No more feeding tube!

Last week, Noah made progress with the removal of his Nasogastric intubation tube. Also known as a feeding tube, extending from his nose into his stomach and providing additional nutrition other than from a bottle.

This is a big step for Noah, and certainly will make him more comfortable.

Noah has become a great traveler on his weekly trips to Children's Hospital in Boston, sleeping all the way there and back!

An overwhelming show of support!

A fundraiser was held Saturday evening, January 17th at the Eagles in Shelburne Falls to support Noah and family.  Ninety eight friends, friends of friends and family members painted a beautiful wooded scene and contributed to raffles and prizes.

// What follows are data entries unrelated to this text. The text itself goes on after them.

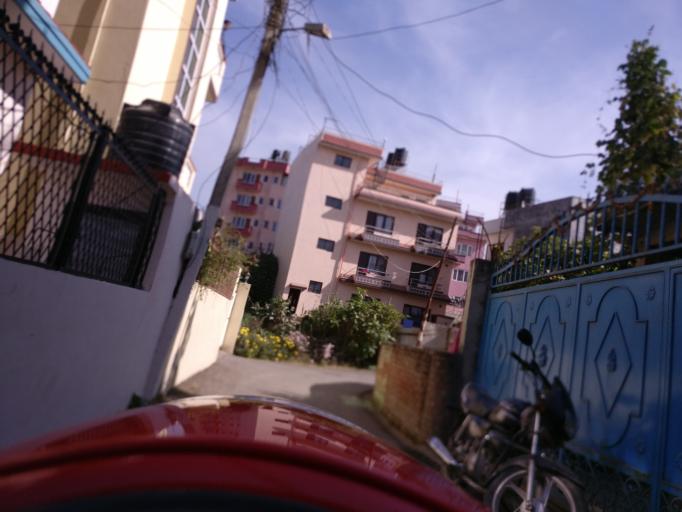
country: NP
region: Central Region
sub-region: Bagmati Zone
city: Patan
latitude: 27.6587
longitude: 85.3099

A heartfelt thank you to everyone who organized, donated, painted and observed this overwhelming show of support.  Our hearts are touched by your kindness and generosity.

First trip back to Children's

Noah had his first return appointment back to Children's Hospital in Boston today and the staff is impressed with his progress.  After some blood work they adjusted his medication.

He continues to be monitored at home and in Boston.

Home!

We are so happy to report that due to Noah's potassium and creatinine levels lowering, we were able to leave Children's Hospital and the Yawkey Family Inn and go home to Turners Falls, MA!

Noah still has his feeding tube and will require constant monitoring and decanting of his food. He will also be scheduled for a weekly Children's Hospital visit and two local weekly pediatrician appointments to monitor his progress.

This is the most amazing New Years gift and much more than we ever had expected!  2015 is full of hope for our family.

Thanks again for your continued support!